Randy Kelly is running for position of Road Agent. Kelly is the current maintenance manager at Locke Lake. He has a background in all kinds of equipment and worked at the New Hampshire Motor Speedway and has worked for FEMA.

Kelly worked with a fleet of 38 vehicles while working for the speedway.

He thinks that there is a lot of drainage work to be done on the roads in the town. He currently doesn't have a CDL, but knows he would need to get one if elected to the position.

Kelly was asked about his computer skills and feels that he has adequate computer skills. He was also asked about how to deal with trucks that are starting to break down.

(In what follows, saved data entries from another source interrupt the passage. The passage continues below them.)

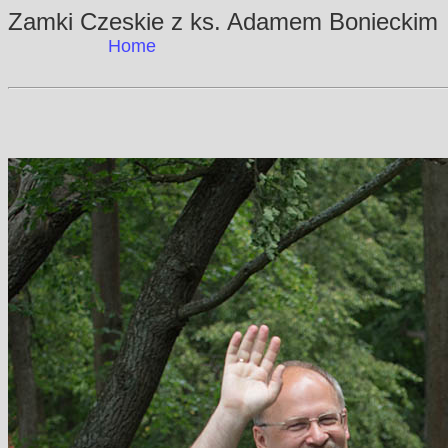
Zamki Czeskie z ks. Adamem Bonie
Home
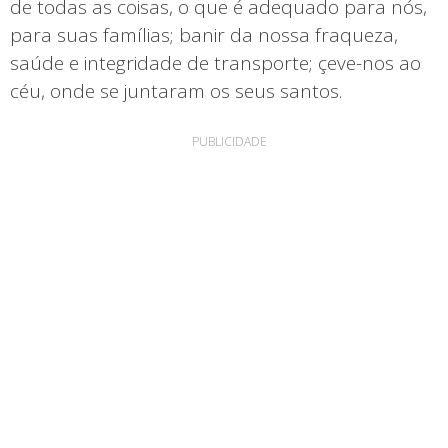
de todas as coisas, o que é adequado para nós,
para suas famílias; banir da nossa fraqueza,
saúde e integridade de transporte; çeve-nos ao
céu, onde se juntaram os seus santos.
PUBLICIDADE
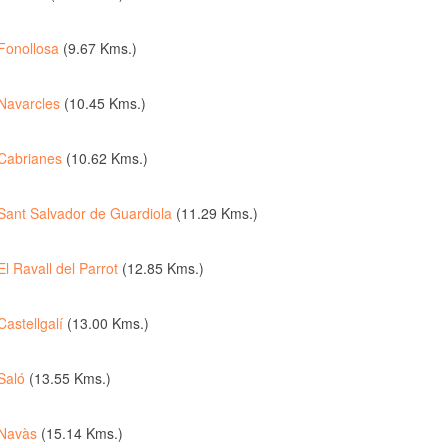
Fonollosa
(9.67 Kms.)
Navarcles
(10.45 Kms.)
Cabrianes
(10.62 Kms.)
Sant Salvador de Guardiola
(11.29 Kms.)
El Ravall del Parrot
(12.85 Kms.)
Castellgalí
(13.00 Kms.)
Saló
(13.55 Kms.)
Navàs
(15.14 Kms.)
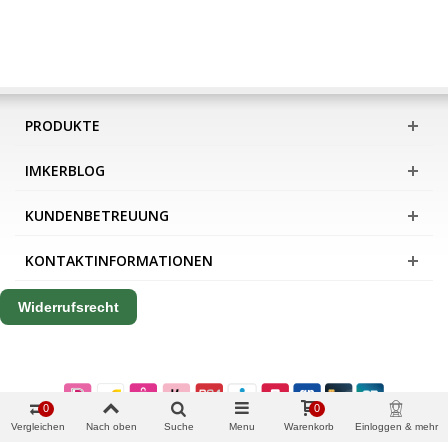
PRODUKTE
IMKERBLOG
KUNDENBETREUUNG
KONTAKTINFORMATIONEN
Widerrufsrecht
0
0
Vergleichen
Nach oben
Suche
Menu
Warenkorb
Einloggen & mehr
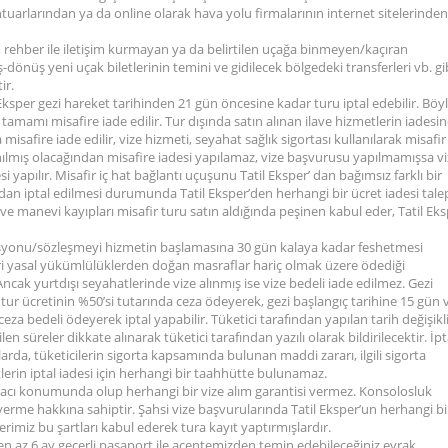
tuarlarından ya da online olarak hava yolu firmalarının internet sitelerinden
rehber ile iletişim kurmayan ya da belirtilen uçağa binmeyen/kaçıran
iş-dönüş yeni uçak biletlerinin temini ve gidilecek bölgedeki transferleri vb. gi
ir.
l Eksper gezi hareket tarihinden 21 gün öncesine kadar turu iptal edebilir. Böy
in tamamı misafire iade edilir. Tur dışında satın alınan ilave hizmetlerin iadesi
misafire iade edilir, vize hizmeti, seyahat sağlık sigortası kullanılarak misafir
nılmış olacağından misafire iadesi yapılamaz, vize başvurusu yapılmamışsa v
si yapılır. Misafir iç hat bağlantı uçuşunu Tatil Eksper’ dan bağımsız farklı bir
ından iptal edilmesi durumunda Tatil Eksper’den herhangi bir ücret iadesi tale
e manevi kayıpları misafir turu satın aldığında peşinen kabul eder, Tatil Ek
rvasyonu/sözleşmeyi hizmetin başlamasına 30 gün kalaya kadar feshetmesi
ri yasal yükümlülüklerden doğan masraflar hariç olmak üzere ödediği
ncak yurtdışı seyahatlerinde vize alınmış ise vize bedeli iade edilmez. Gezi
r ücretinin %50’si tutarında ceza ödeyerek, gezi başlangıç tarihine 15 gün 
 bedeli ödeyerek iptal yapabilir. Tüketici tarafından yapılan tarih değişikli
en süreler dikkate alınarak tüketici tarafından yazılı olarak bildirilecektir. İpt
larda, tüketicilerin sigorta kapsamında bulunan maddi zararı, ilgili sigorta
tlerin iptal iadesi için herhangi bir taahhütte bulunamaz.
 aracı konumunda olup herhangi bir vize alım garantisi vermez. Konsolosluk
rme hakkına sahiptir. Şahsi vize başvurularında Tatil Eksper’un herhangi bi
imiz bu şartları kabul ederek tura kayıt yaptırmışlardır.
 en az 6 ay geçerli pasaport ile acentemizden temin edebileceğiniz evrak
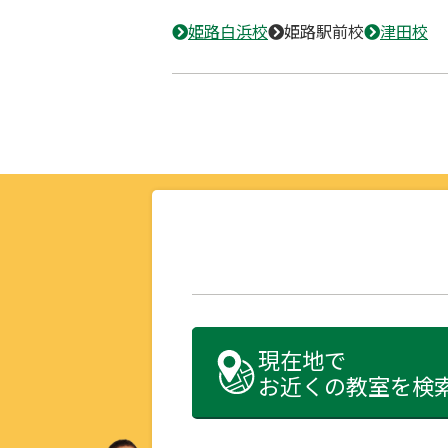
姫路白浜校
姫路駅前校
津田校
現在地で
お近くの教室を検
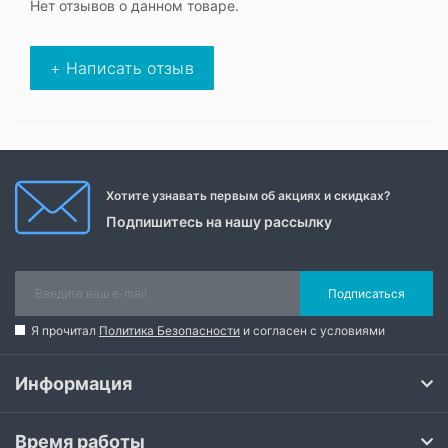
Нет отзывов о данном товаре.
+ Написать отзыв
Хотите узнавать первым об акциях и скидках?
Подпишитесь на нашу рассылку
Подписаться
Я прочитал
Политика Безопасности
и согласен с условиями
Информация
Время работы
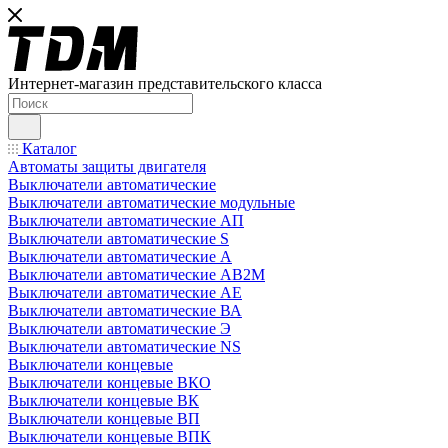
Интернет-магазин представительского класса
Каталог
Автоматы защиты двигателя
Выключатели автоматические
Выключатели автоматические модульные
Выключатели автоматические АП
Выключатели автоматические S
Выключатели автоматические А
Выключатели автоматические АВ2М
Выключатели автоматические АЕ
Выключатели автоматические ВА
Выключатели автоматические Э
Выключатели автоматические NS
Выключатели концевые
Выключатели концевые ВКО
Выключатели концевые ВК
Выключатели концевые ВП
Выключатели концевые ВПК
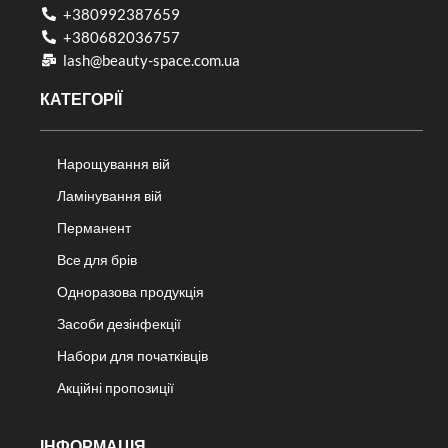
+380992387659
+380682036757​
lash@beauty-space.com.ua
КАТЕГОРІЇ
Нарощування вій
Ламінування вій
Перманент
Все для брів
Одноразова продукція
Засоби дезінфекції
Набори для початківців
Акційні пропозиції
ІНФОРМАЦІЯ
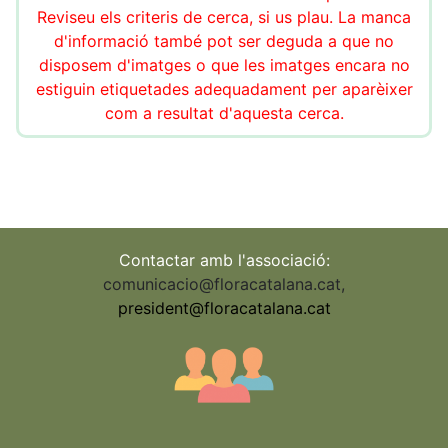
Reviseu els criteris de cerca, si us plau. La manca
d'informació també pot ser deguda a que no
disposem d'imatges o que les imatges encara no
estiguin etiquetades adequadament per aparèixer
com a resultat d'aquesta cerca.
Contactar amb l'associació:
comunicacio@floracatalana.cat
,
president@floracatalana.cat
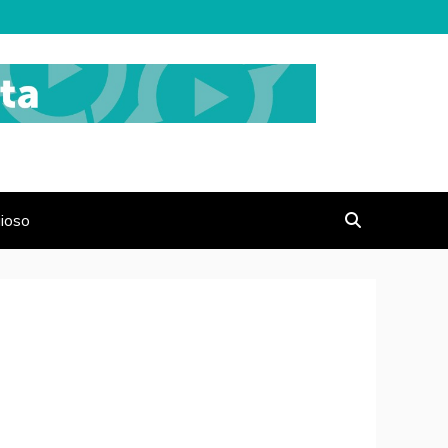
gioso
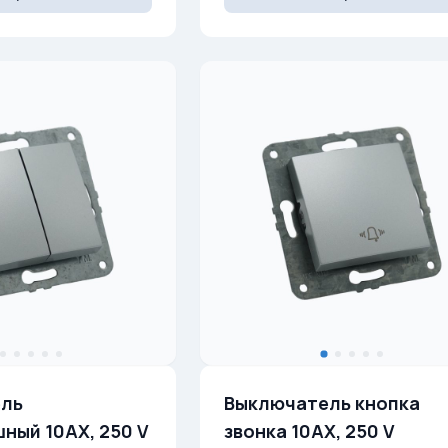
ль
Выключатель кнопка
ный 10AX, 250 V
звонка 10AX, 250 V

"When you start to spend more money than a piece of equipment gives back, it's time to get rid of it," Kelly said.

Christopher Carazzo is the incumbent Road Agent and has been in the position since 2008. During his time he has seen a tornado and three floods.

He maintains 80 miles of road, which translates into 160 miles of ditch. He said that his department has come in under budget in each of the last three years.

Carazzo feels that the town needs to start putting more money into the dirt roads. He was asked about subcontracting for road maintenance and explained that it wouldn't save the town a lot of money. Carazzo also talked about his accomplishment of being a Master Road Scholar at UNH. This has helped him with projects throughout town in the past.

Carazzo was asked if he thought his position should be hired, rather than elected.

He responded by saying he wouldn't want to be appointed to this position, but that the board of selectmen would have to make that change.

Vernon "Chris" Hipkiss pointed out to the citizens in attendance that he didn't file on time to run for reelection as school moderator. He asked for a write-in vote for the position.